Dataset excerpts section start

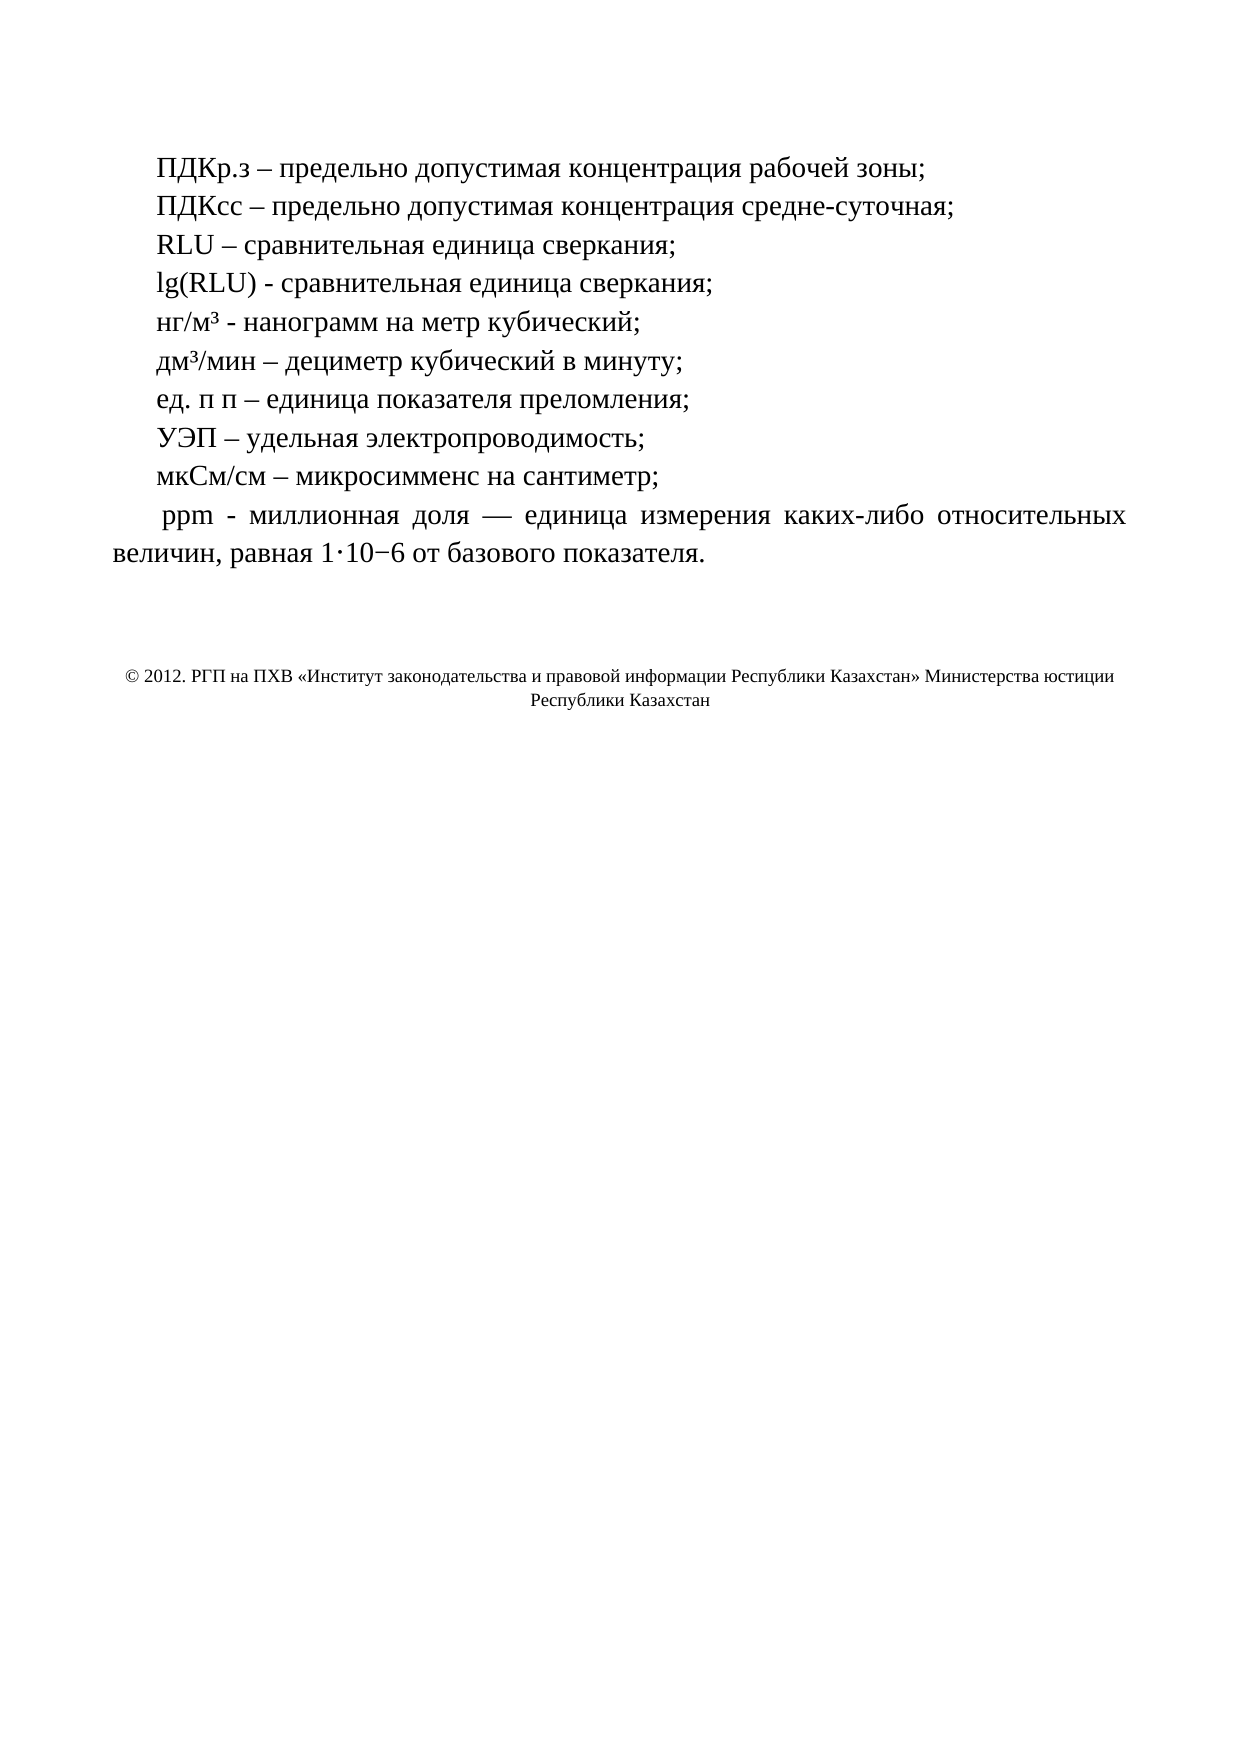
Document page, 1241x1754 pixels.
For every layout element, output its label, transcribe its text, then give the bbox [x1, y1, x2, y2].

text дм³/мин – дециметр кубический в минуту; [112, 343, 1128, 376]
text lg(RLU) - сравнительная единица сверкания; [112, 266, 1128, 299]
text ПДКр.з – предельно допустимая концентрация рабочей зоны; [112, 150, 1128, 183]
text нг/м³ - нанограмм на метр кубический; [112, 304, 1128, 338]
text ед. п п – единица показателя преломления; [112, 381, 1128, 415]
text RLU – сравнительная единица сверкания; [112, 227, 1128, 261]
text мкСм/см – микросимменс на сантиметр; [112, 458, 1128, 492]
text © 2012. РГП на ПХВ «Институт законодательства и правовой информации Республики Казахстан» Министерства юстиции Республики Казахстан [112, 664, 1128, 711]
text УЭП – удельная электропроводимость; [112, 420, 1128, 453]
text ppm - миллионная доля — единица измерения каких-либо относительных величин, равная 1⋅10−6 от базового показателя. [112, 497, 1128, 569]
text ПДКсс – предельно допустимая концентрация средне-суточная; [112, 188, 1128, 222]
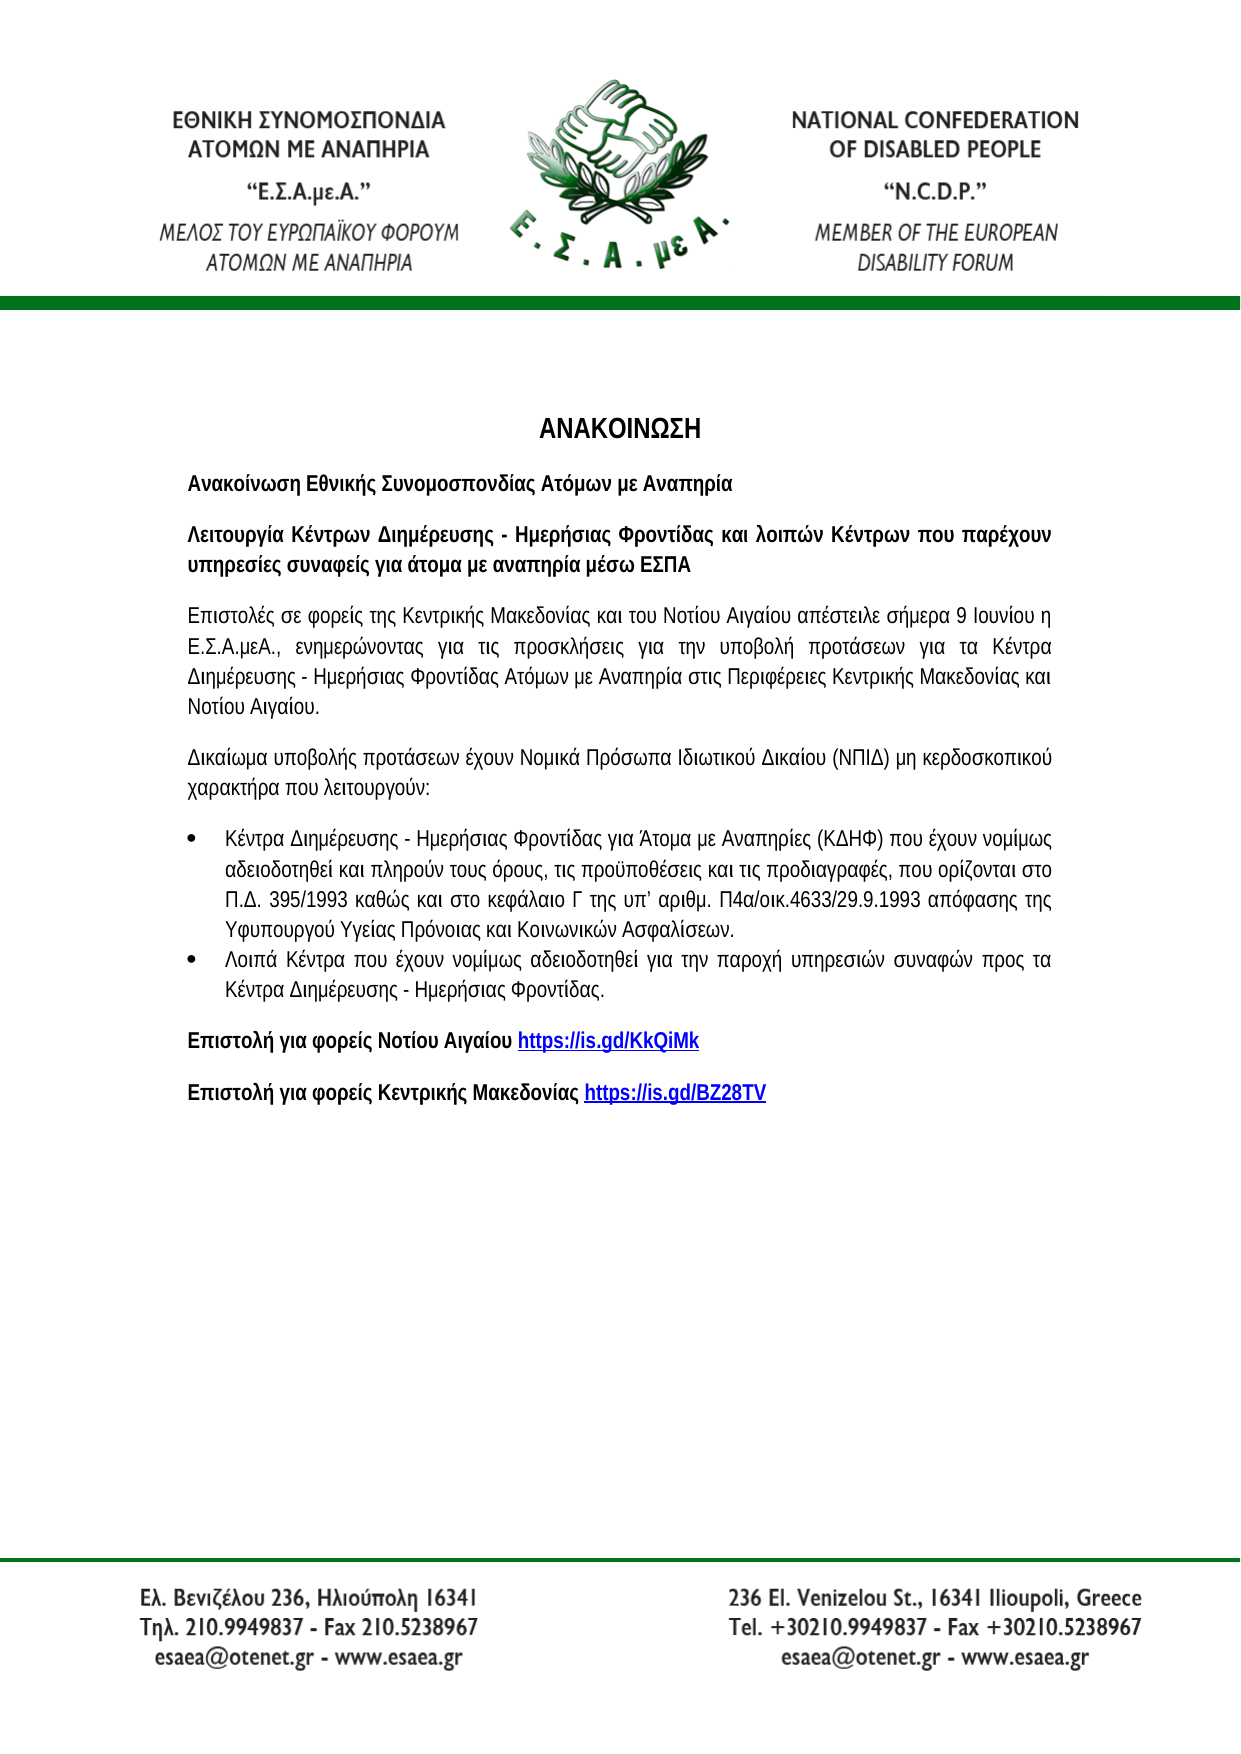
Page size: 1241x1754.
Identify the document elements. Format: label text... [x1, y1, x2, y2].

text ΑΝΑΚΟΙΝΩΣΗ [187, 411, 1053, 444]
text Ανακοίνωση Εθνικής Συνομοσπονδίας Ατόμων με Αναπηρία [187, 470, 1053, 496]
picture [0, 1558, 1241, 1681]
list Κέντρα Διημέρευσης - Ημερήσιας Φροντίδας για Άτομα με Αναπηρίες (ΚΔΗΦ) που έχουν νομίμως αδειοδοτηθεί και πληρούν τους όρους, τις προϋποθέσεις και τις προδιαγραφές, που ορίζονται στο Π.Δ. 395/1993 καθώς και στο κεφάλαιο Γ της υπ’ αριθμ. Π4α/οικ.4633/29.9.1993 απόφασης της Υφυπουργού Υγείας Πρόνοιας και Κοινωνικών Ασφαλίσεων. [187, 825, 1053, 942]
text Δικαίωμα υποβολής προτάσεων έχουν Νομικά Πρόσωπα Ιδιωτικού Δικαίου (ΝΠΙΔ) μη κερδοσκοπικού χαρακτήρα που λειτουργούν: [187, 744, 1053, 801]
text Επιστολή για φορείς Νοτίου Αιγαίου https://is.gd/KkQiMk [187, 1027, 1053, 1054]
text Επιστολές σε φορείς της Κεντρικής Μακεδονίας και του Νοτίου Αιγαίου απέστειλε σήμερα 9 Ιουνίου η Ε.Σ.Α.μεΑ., ενημερώνοντας για τις προσκλήσεις για την υποβολή προτάσεων για τα Κέντρα Διημέρευσης - Ημερήσιας Φροντίδας Ατόμων με Αναπηρία στις Περιφέρειες Κεντρικής Μακεδονίας και Νοτίου Αιγαίου. [187, 602, 1053, 719]
text Λειτουργία Κέντρων Διημέρευσης - Ημερήσιας Φροντίδας και λοιπών Κέντρων που παρέχουν υπηρεσίες συναφείς για άτομα με αναπηρία μέσω ΕΣΠΑ [187, 521, 1053, 578]
list Λοιπά Κέντρα που έχουν νομίμως αδειοδοτηθεί για την παροχή υπηρεσιών συναφών προς τα Κέντρα Διημέρευσης - Ημερήσιας Φροντίδας. [187, 946, 1053, 1003]
picture [0, 73, 1241, 310]
text Επιστολή για φορείς Κεντρικής Μακεδονίας https://is.gd/BZ28TV [187, 1078, 1053, 1105]
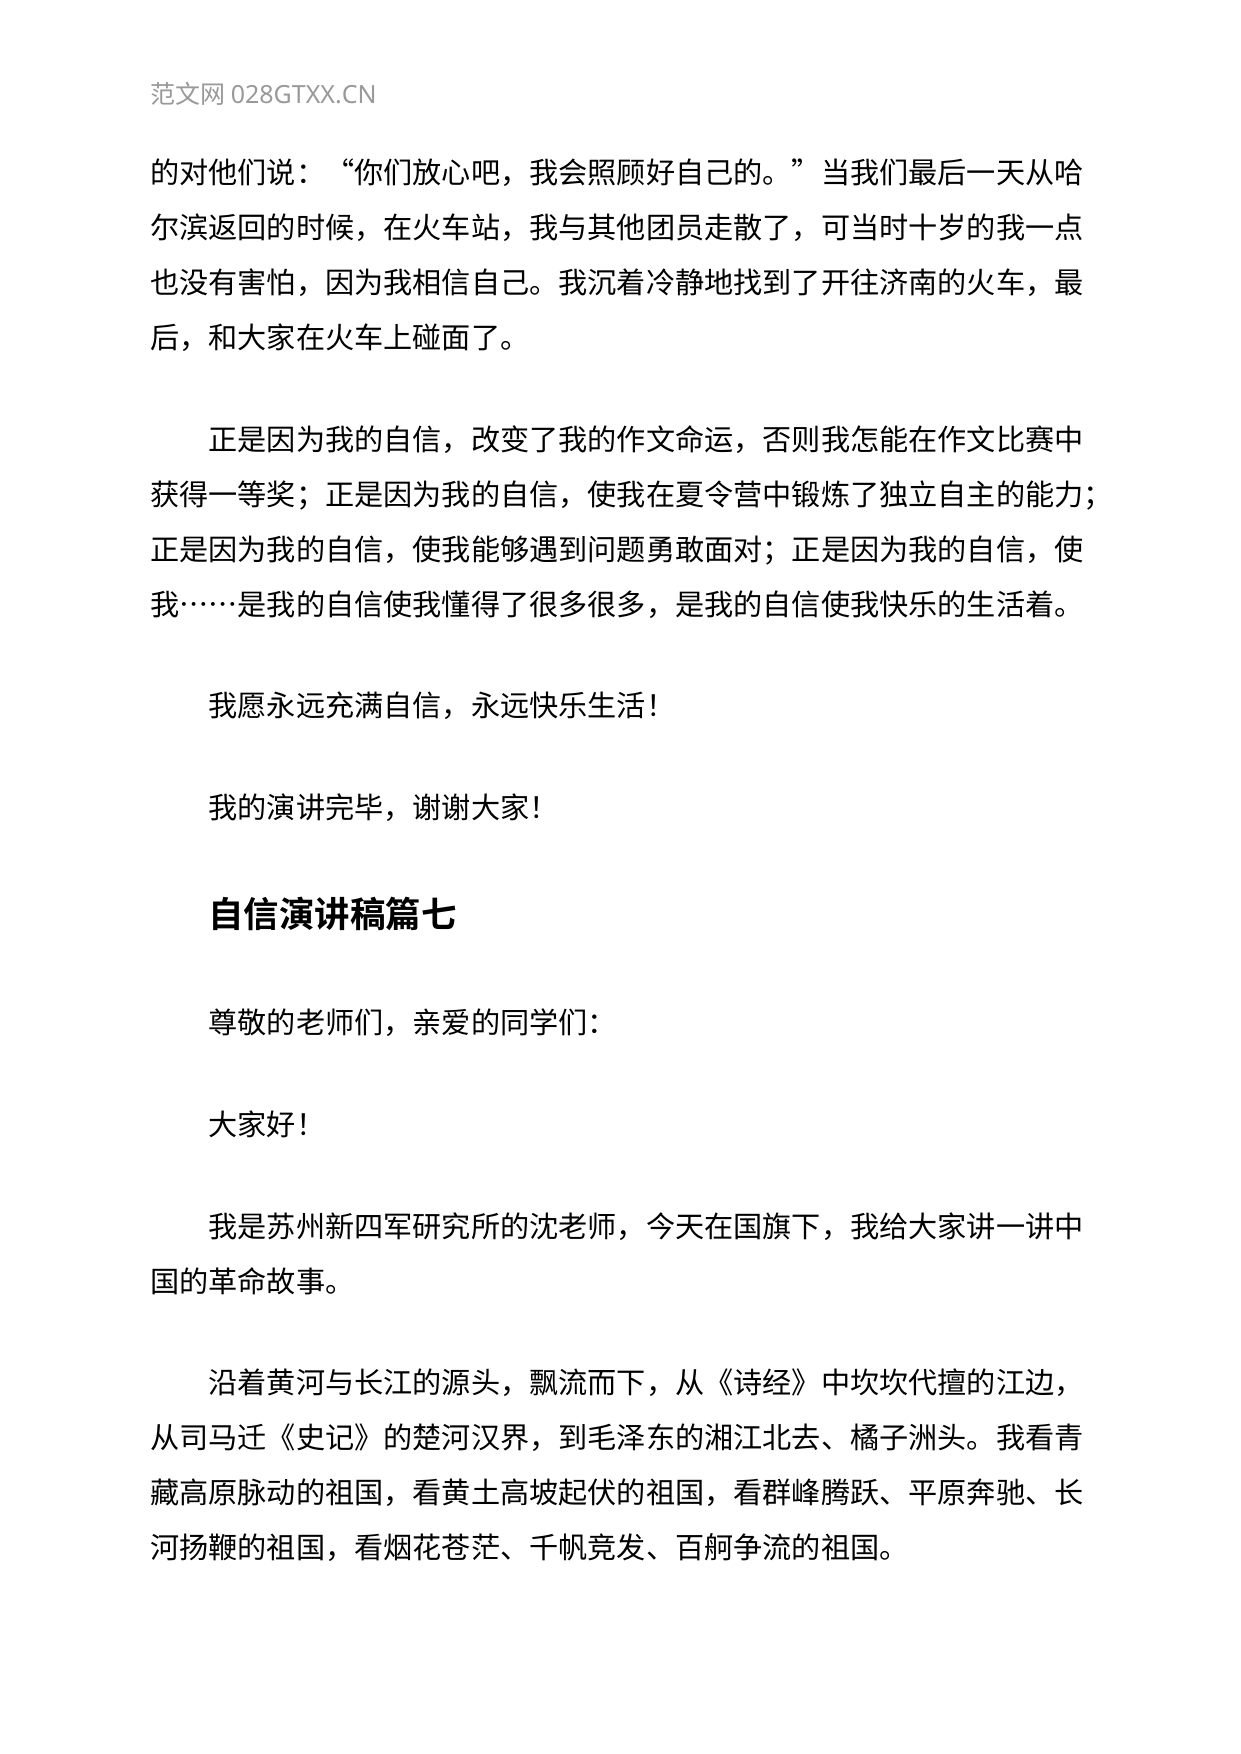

Dataset excerpts section end

### What you have to do
Search the data above for the string "φορείς" and report each line that holds it.

### Your response
text Επιστολή για φορείς Νοτίου Αιγαίου https://is.gd/KkQiMk [187, 1027, 1053, 1054]
text Επιστολές σε φορείς της Κεντρικής Μακεδονίας και του Νοτίου Αιγαίου απέστειλε σήμερα 9 Ιουνίου η Ε.Σ.Α.μεΑ., ενημερώνοντας για τις προσκλήσεις για την υποβολή προτάσεων για τα Κέντρα Διημέρευσης - Ημερήσιας Φροντίδας Ατόμων με Αναπηρία στις Περιφέρειες Κεντρικής Μακεδονίας και Νοτίου Αιγαίου. [187, 602, 1053, 719]
text Επιστολή για φορείς Κεντρικής Μακεδονίας https://is.gd/BZ28TV [187, 1078, 1053, 1105]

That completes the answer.